▶ The problem:
Would you repeat exactly the part of the listing below that runs from the line containing "Approach | True" down to the line containing "Examples can be", inclusive, and nothing else?
*** Opening of Recorded data ***
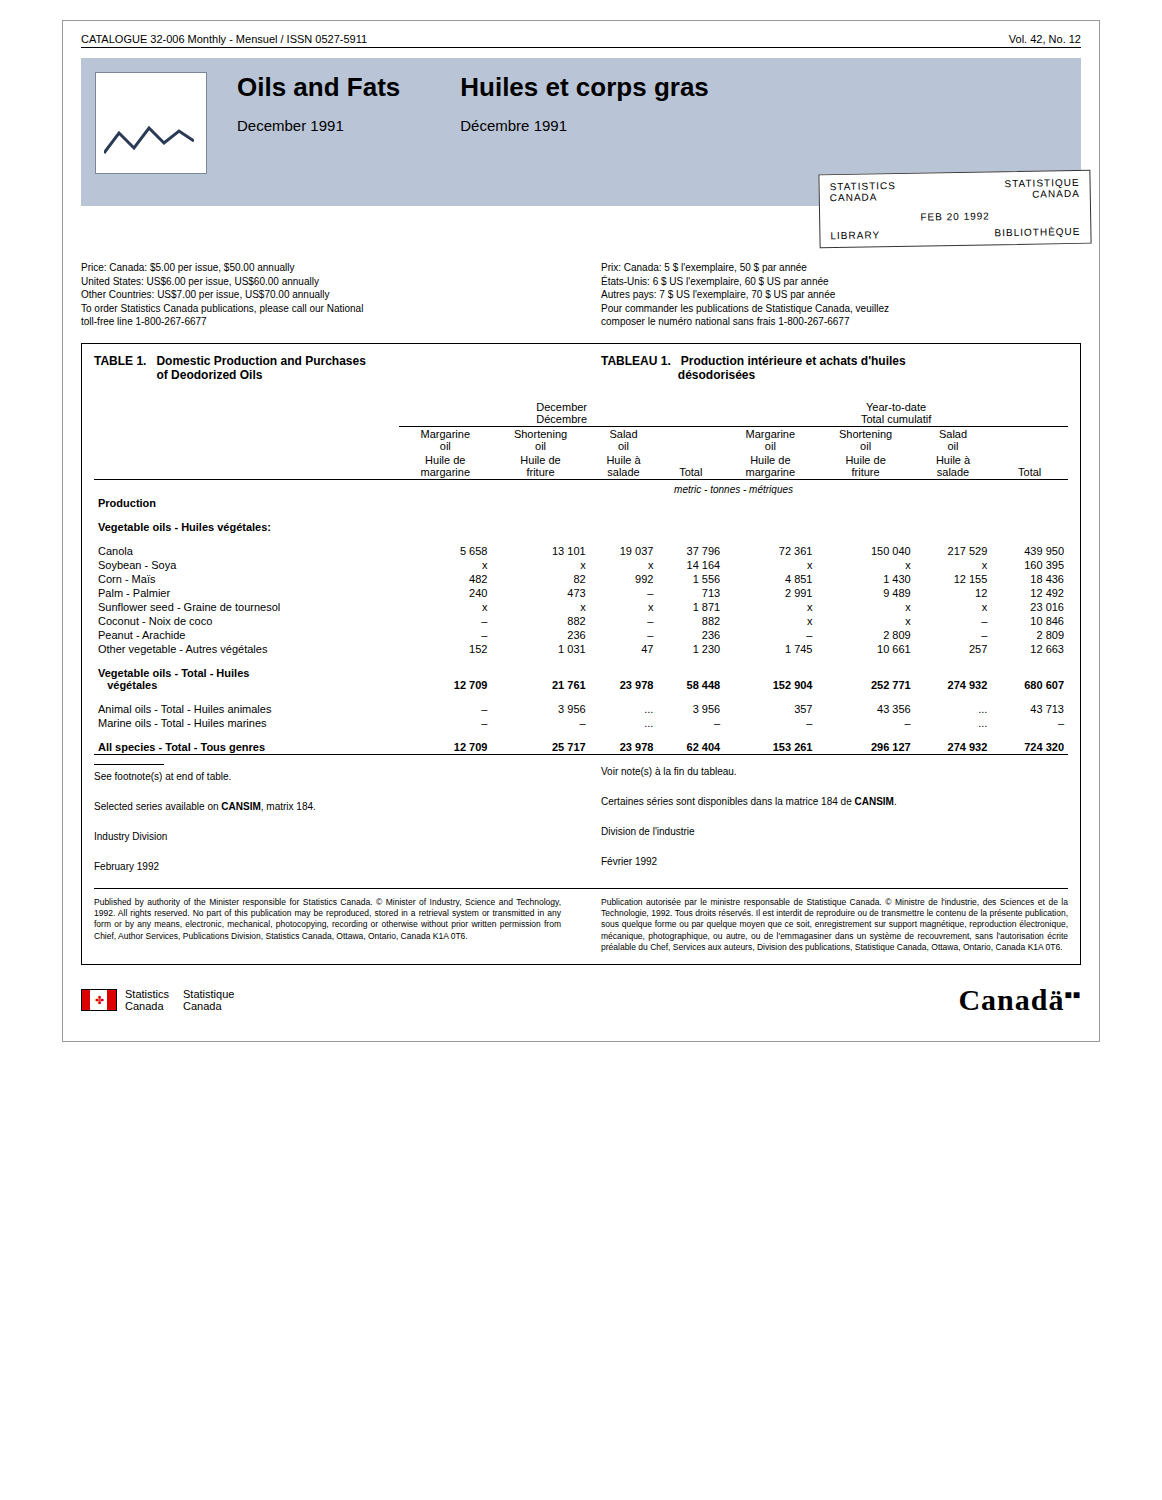CATALOGUE 32-006 Monthly - Mensuel / ISSN 0527-5911
Vol. 42, No. 12
Oils and Fats
December 1991
Huiles et corps gras
Décembre 1991
STATISTICS STATISTIQUE
CANADA CANADA
FEB 20 1992
LIBRARY BIBLIOTHÈQUE
Price: Canada: $5.00 per issue, $50.00 annually
United States: US$6.00 per issue, US$60.00 annually
Other Countries: US$7.00 per issue, US$70.00 annually
To order Statistics Canada publications, please call our National
toll-free line 1-800-267-6677
Prix: Canada: 5 $ l'exemplaire, 50 $ par année
États-Unis: 6 $ US l'exemplaire, 60 $ US par année
Autres pays: 7 $ US l'exemplaire, 70 $ US par année
Pour commander les publications de Statistique Canada, veuillez
composer le numéro national sans frais 1-800-267-6677
TABLE 1. Domestic Production and Purchases
of Deodorized Oils
TABLEAU 1. Production intérieure et achats d'huiles
désodorisées
| | December Décembre | Year-to-date Total cumulatif |
| --- | --- | --- |
| | Margarine oil | Shortening oil | Salad oil | Total | Margarine oil | Shortening oil | Salad oil | Total |
| | Huile de margarine | Huile de friture | Huile à salade | Huile de margarine | Huile de friture | Huile à salade |
| | metric - tonnes - métriques |
| Production | |
| Vegetable oils - Huiles végétales: | |
| Canola | 5 658 | 13 101 | 19 037 | 37 796 | 72 361 | 150 040 | 217 529 | 439 950 |
| Soybean - Soya | x | x | x | 14 164 | x | x | x | 160 395 |
| Corn - Maïs | 482 | 82 | 992 | 1 556 | 4 851 | 1 430 | 12 155 | 18 436 |
| Palm - Palmier | 240 | 473 | – | 713 | 2 991 | 9 489 | 12 | 12 492 |
| Sunflower seed - Graine de tournesol | x | x | x | 1 871 | x | x | x | 23 016 |
| Coconut - Noix de coco | – | 882 | – | 882 | x | x | – | 10 846 |
| Peanut - Arachide | – | 236 | – | 236 | – | 2 809 | – | 2 809 |
| Other vegetable - Autres végétales | 152 | 1 031 | 47 | 1 230 | 1 745 | 10 661 | 257 | 12 663 |
| Vegetable oils - Total - Huiles végétales | 12 709 | 21 761 | 23 978 | 58 448 | 152 904 | 252 771 | 274 932 | 680 607 |
| Animal oils - Total - Huiles animales | – | 3 956 | ... | 3 956 | 357 | 43 356 | ... | 43 713 |
| Marine oils - Total - Huiles marines | – | – | ... | – | – | – | ... | – |
| All species - Total - Tous genres | 12 709 | 25 717 | 23 978 | 62 404 | 153 261 | 296 127 | 274 932 | 724 320 |
See footnote(s) at end of table.
Selected series available on CANSIM, matrix 184.
Industry Division
February 1992
Voir note(s) à la fin du tableau.
Certaines séries sont disponibles dans la matrice 184 de CANSIM.
Division de l'industrie
Février 1992
Published by authority of the Minister responsible for Statistics Canada. © Minister of Industry, Science and Technology, 1992. All rights reserved. No part of this publication may be reproduced, stored in a retrieval system or transmitted in any form or by any means, electronic, mechanical, photocopying, recording or otherwise without prior written permission from Chief, Author Services, Publications Division, Statistics Canada, Ottawa, Ontario, Canada K1A 0T6.
Publication autorisée par le ministre responsable de Statistique Canada. © Ministre de l'industrie, des Sciences et de la Technologie, 1992. Tous droits réservés. Il est interdit de reproduire ou de transmettre le contenu de la présente publication, sous quelque forme ou par quelque moyen que ce soit, enregistrement sur support magnétique, reproduction électronique, mécanique, photographique, ou autre, ou de l'emmagasiner dans un système de recouvrement, sans l'autorisation écrite préalable du Chef, Services aux auteurs, Division des publications, Statistique Canada, Ottawa, Ontario, Canada K1A 0T6.
Statistics
Canada
Statistique
Canada
Canadä■■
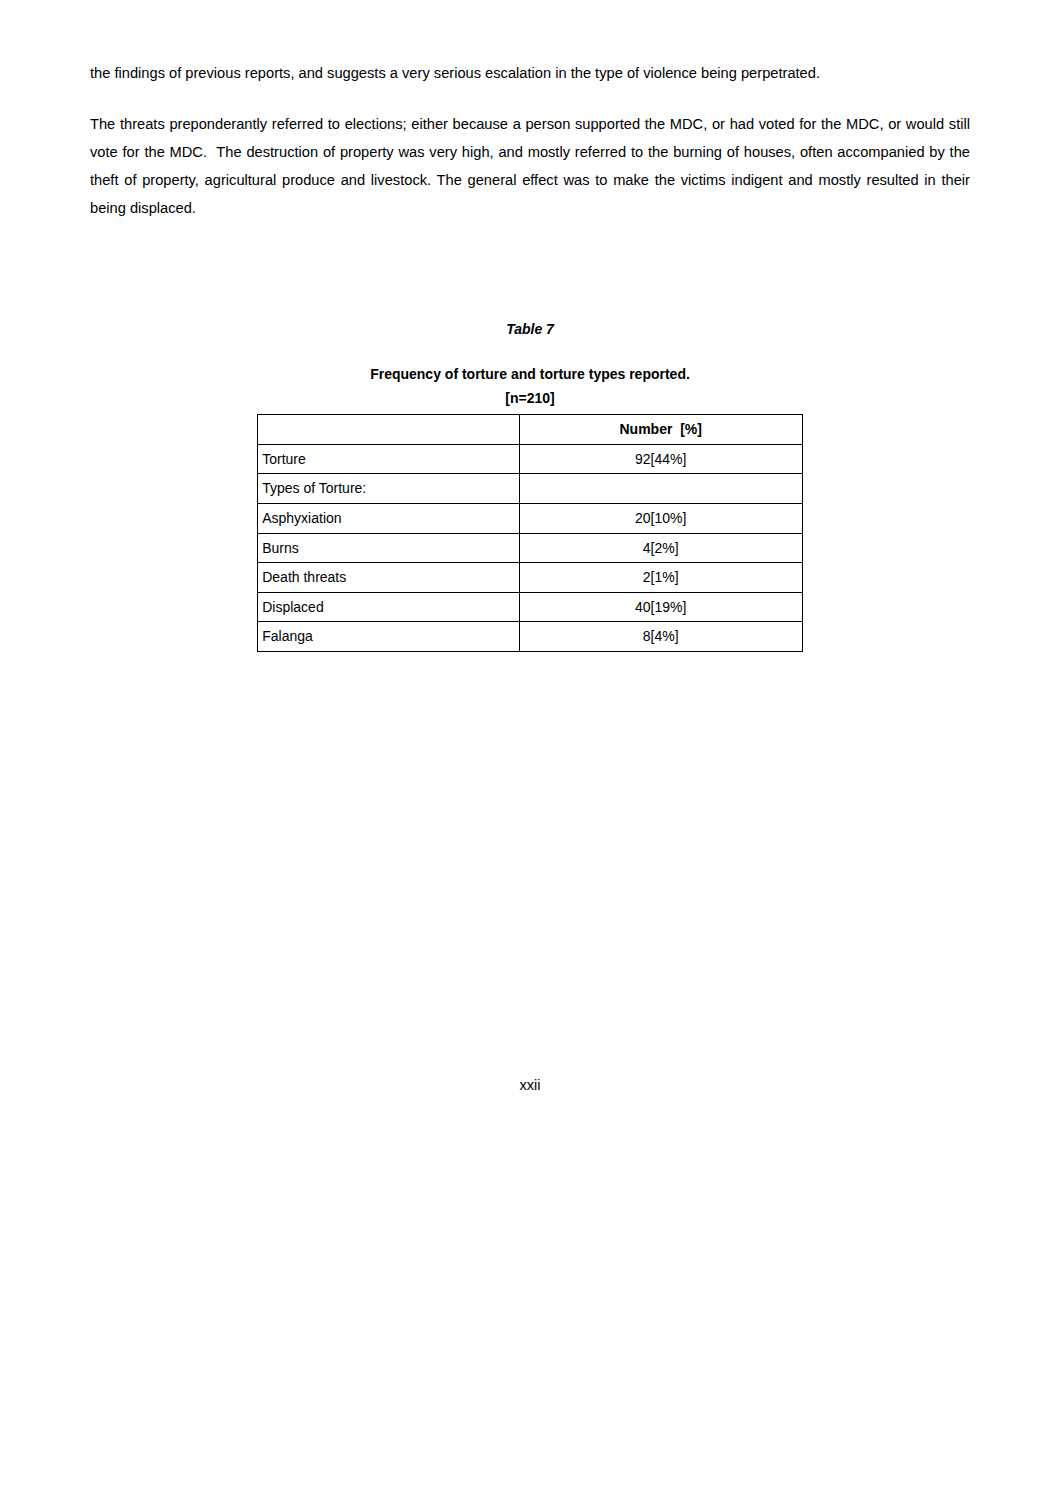the findings of previous reports, and suggests a very serious escalation in the type of violence being perpetrated.
The threats preponderantly referred to elections; either because a person supported the MDC, or had voted for the MDC, or would still vote for the MDC. The destruction of property was very high, and mostly referred to the burning of houses, often accompanied by the theft of property, agricultural produce and livestock. The general effect was to make the victims indigent and mostly resulted in their being displaced.
Table 7
Frequency of torture and torture types reported.
[n=210]
| | Number [%] |
| Torture | 92[44%] |
| Types of Torture: | |
| Asphyxiation | 20[10%] |
| Burns | 4[2%] |
| Death threats | 2[1%] |
| Displaced | 40[19%] |
| Falanga | 8[4%] |
xxii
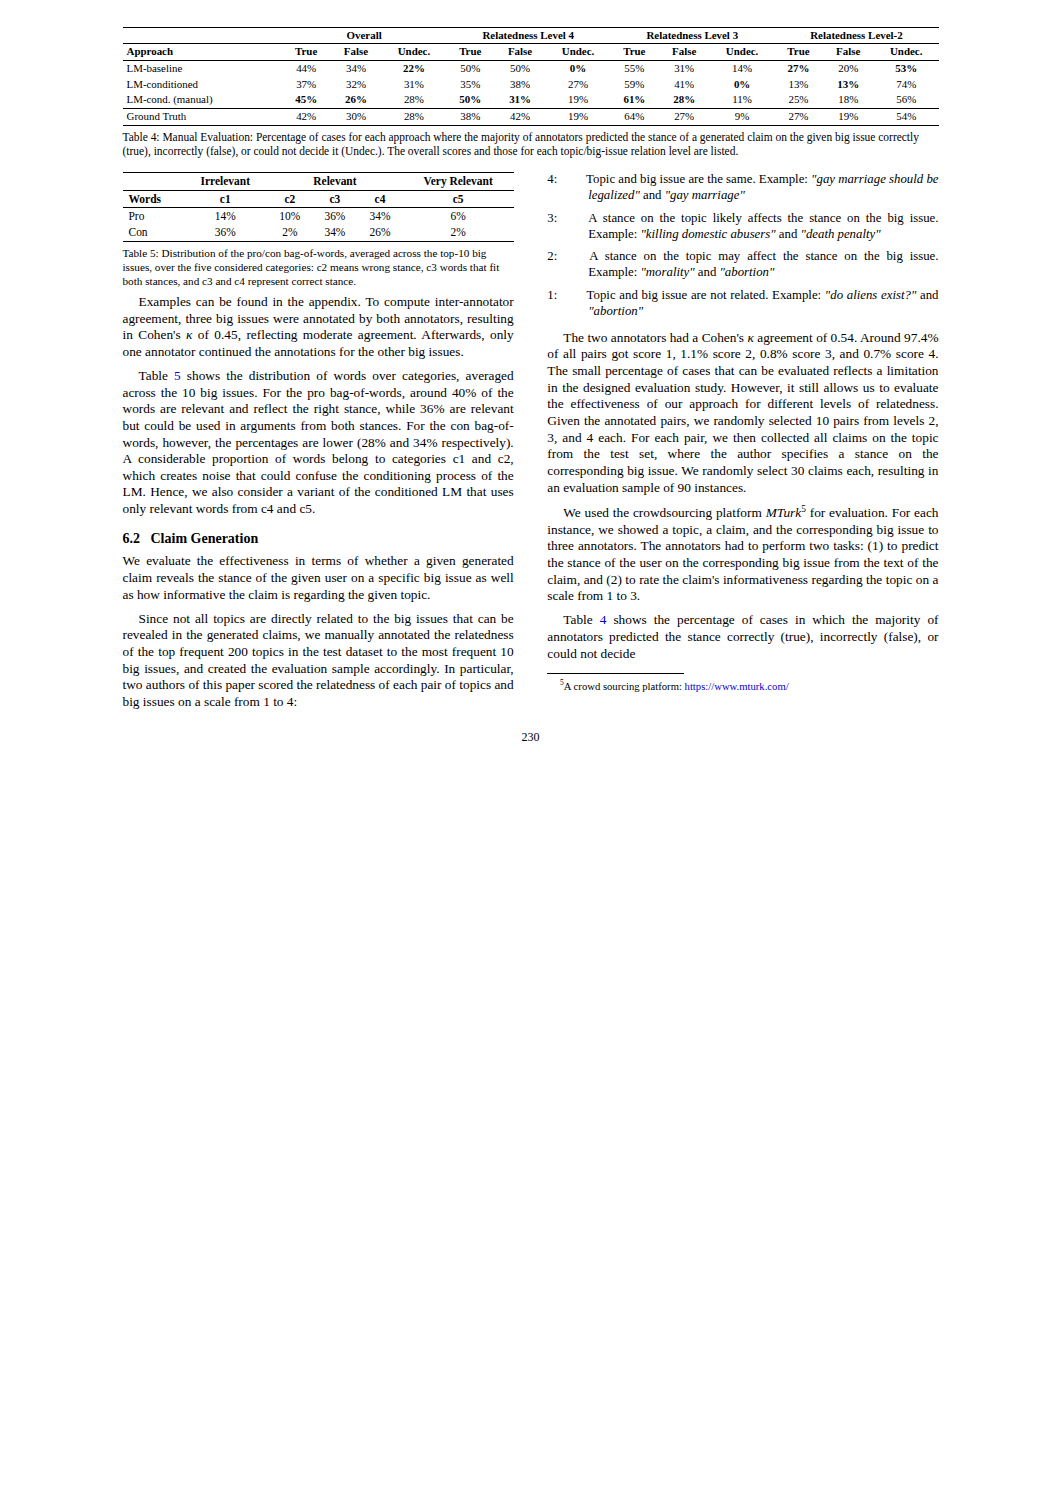| | Overall | Relatedness Level 4 | Relatedness Level 3 | Relatedness Level-2 |
| --- | --- | --- | --- | --- |
| Approach | True | False | Undec. | True | False | Undec. | True | False | Undec. | True | False | Undec. |
| LM-baseline | 44% | 34% | 22% | 50% | 50% | 0% | 55% | 31% | 14% | 27% | 20% | 53% |
| LM-conditioned | 37% | 32% | 31% | 35% | 38% | 27% | 59% | 41% | 0% | 13% | 13% | 74% |
| LM-cond. (manual) | 45% | 26% | 28% | 50% | 31% | 19% | 61% | 28% | 11% | 25% | 18% | 56% |
| Ground Truth | 42% | 30% | 28% | 38% | 42% | 19% | 64% | 27% | 9% | 27% | 19% | 54% |
Table 4: Manual Evaluation: Percentage of cases for each approach where the majority of annotators predicted the stance of a generated claim on the given big issue correctly (true), incorrectly (false), or could not decide it (Undec.). The overall scores and those for each topic/big-issue relation level are listed.
| | Irrelevant | Relevant | Very Relevant |
| --- | --- | --- | --- |
| Words | c1 | c2 | c3 | c4 | c5 |
| Pro | 14% | 10% | 36% | 34% | 6% |
| Con | 36% | 2% | 34% | 26% | 2% |
Table 5: Distribution of the pro/con bag-of-words, averaged across the top-10 big issues, over the five considered categories: c2 means wrong stance, c3 words that fit both stances, and c3 and c4 represent correct stance.
Examples can be found in the appendix. To compute inter-annotator agreement, three big issues were annotated by both annotators, resulting in Cohen's κ of 0.45, reflecting moderate agreement. Afterwards, only one annotator continued the annotations for the other big issues.
Table 5 shows the distribution of words over categories, averaged across the 10 big issues. For the pro bag-of-words, around 40% of the words are relevant and reflect the right stance, while 36% are relevant but could be used in arguments from both stances. For the con bag-of-words, however, the percentages are lower (28% and 34% respectively). A considerable proportion of words belong to categories c1 and c2, which creates noise that could confuse the conditioning process of the LM. Hence, we also consider a variant of the conditioned LM that uses only relevant words from c4 and c5.
6.2 Claim Generation
We evaluate the effectiveness in terms of whether a given generated claim reveals the stance of the given user on a specific big issue as well as how informative the claim is regarding the given topic.
Since not all topics are directly related to the big issues that can be revealed in the generated claims, we manually annotated the relatedness of the top frequent 200 topics in the test dataset to the most frequent 10 big issues, and created the evaluation sample accordingly. In particular, two authors of this paper scored the relatedness of each pair of topics and big issues on a scale from 1 to 4:
4: Topic and big issue are the same. Example: "gay marriage should be legalized" and "gay marriage"
3: A stance on the topic likely affects the stance on the big issue. Example: "killing domestic abusers" and "death penalty"
2: A stance on the topic may affect the stance on the big issue. Example: "morality" and "abortion"
1: Topic and big issue are not related. Example: "do aliens exist?" and "abortion"
The two annotators had a Cohen's κ agreement of 0.54. Around 97.4% of all pairs got score 1, 1.1% score 2, 0.8% score 3, and 0.7% score 4. The small percentage of cases that can be evaluated reflects a limitation in the designed evaluation study. However, it still allows us to evaluate the effectiveness of our approach for different levels of relatedness. Given the annotated pairs, we randomly selected 10 pairs from levels 2, 3, and 4 each. For each pair, we then collected all claims on the topic from the test set, where the author specifies a stance on the corresponding big issue. We randomly select 30 claims each, resulting in an evaluation sample of 90 instances.
We used the crowdsourcing platform MTurk5 for evaluation. For each instance, we showed a topic, a claim, and the corresponding big issue to three annotators. The annotators had to perform two tasks: (1) to predict the stance of the user on the corresponding big issue from the text of the claim, and (2) to rate the claim's informativeness regarding the topic on a scale from 1 to 3.
Table 4 shows the percentage of cases in which the majority of annotators predicted the stance correctly (true), incorrectly (false), or could not decide
5A crowd sourcing platform: https://www.mturk.com/
230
*** Close of Recorded data ***
▶ Result of this exercise:
| Approach | True | False | Undec. | True | False | Undec. | True | False | Undec. | True | False | Undec. |
| LM-baseline | 44% | 34% | 22% | 50% | 50% | 0% | 55% | 31% | 14% | 27% | 20% | 53% |
| LM-conditioned | 37% | 32% | 31% | 35% | 38% | 27% | 59% | 41% | 0% | 13% | 13% | 74% |
| LM-cond. (manual) | 45% | 26% | 28% | 50% | 31% | 19% | 61% | 28% | 11% | 25% | 18% | 56% |
| Ground Truth | 42% | 30% | 28% | 38% | 42% | 19% | 64% | 27% | 9% | 27% | 19% | 54% |
Table 4: Manual Evaluation: Percentage of cases for each approach where the majority of annotators predicted the stance of a generated claim on the given big issue correctly (true), incorrectly (false), or could not decide it (Undec.). The overall scores and those for each topic/big-issue relation level are listed.
| | Irrelevant | Relevant | Very Relevant |
| --- | --- | --- | --- |
| Words | c1 | c2 | c3 | c4 | c5 |
| Pro | 14% | 10% | 36% | 34% | 6% |
| Con | 36% | 2% | 34% | 26% | 2% |
Table 5: Distribution of the pro/con bag-of-words, averaged across the top-10 big issues, over the five considered categories: c2 means wrong stance, c3 words that fit both stances, and c3 and c4 represent correct stance.
Examples can be found in the appendix. To compute inter-annotator agreement, three big issues were annotated by both annotators, resulting in Cohen's κ of 0.45, reflecting moderate agreement. Afterwards, only one annotator continued the annotations for the other big issues.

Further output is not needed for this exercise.